Dans son discours, Mahamadou Issoufou a indiqué qu’avec l’ouverture de son siège, la Zlecaf "va franchir une nouvelle étape".
Il a ajouté que l’ouverture de ce siège est un signe que la Zlecaf "avance et poursuit inexorablement son chemin malgré les vicissitudes liées notamment à la pandémie Covid-19 qui affecte l’ensemble de la planète", rappelant que c’est au cours du 12ème sommet de l’Union africaine tenu le 7 juillet 2019 à Niamey que la Zlecaf a été officiellement lancée.
La Zlecaf est une initiative de l’Union africaine visant à lever les barrières entre les pays africains en vue de faciliter les échanges commerciaux.
Dans un récent rapport, la Banque mondiale a indiqué que cette initiative pourrait accroître le revenu régional de 7%, soit d’environ 450 milliards de dollars.

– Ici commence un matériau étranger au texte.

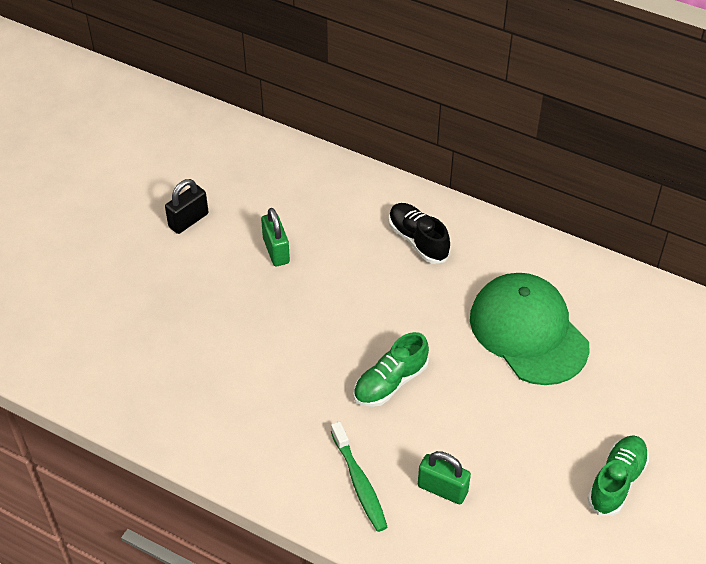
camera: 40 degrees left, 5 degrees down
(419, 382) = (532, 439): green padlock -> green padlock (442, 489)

« La Zlecaf représente une véritable occasion de stimuler la croissance, de réduire la pauvreté et d'élargir l'inclusion économique dans cette région. En effet, s'il est pleinement mis en œuvre, cet accord commercial pourrait accroître le revenu régional de 7 % (soit 450 milliards de dollars), accélérer l'augmentation de la rémunération des femmes et sortir 30 millions de personnes de l'extrême pauvreté d'ici 2035», explique le document cité par l'Agence de presse africaine (APA).
Le rapport indique, en outre, que l'obtention de tels résultats sera particulièrement importante au regard des conséquences économiques de la pandémie de Covid-19 qui devrait entraîner jusqu'à 79 milliards de dollars de pertes de production en Afrique en 2020, précise l'APA.
Les mesures de réduction des freins bureaucratiques et de simplification des procédures douanières au sein de la Zlecaf devraient amplement contribuer à cette hausse des revenus, note la Banque mondiale.
La libéralisation des tarifs douaniers, de même que la réduction des barrières non tarifaires comme les quotas et les règles d'origine, permettrait d'augmenter les revenus de 2,4 %, soit environ 153 milliards de dollars, rapporte encore l'APA.
Les 292 milliards de dollars restants proviendraient de mesures de facilitation du commerce qui limitent les formalités administratives, abaissent les coûts de mise en conformité pour les sociétés commerciales et facilitent l'intégration des entreprises africaines dans les chaînes logistiques mondiales, indique encore la BM.
Le rapport souligne, en outre, qu’en rationalisant les procédures aux frontières et en donnant la priorité aux réformes commerciales, la Zlecaf pourrait aider les pays africains à renforcer leur résilience face à de futurs chocs économiques.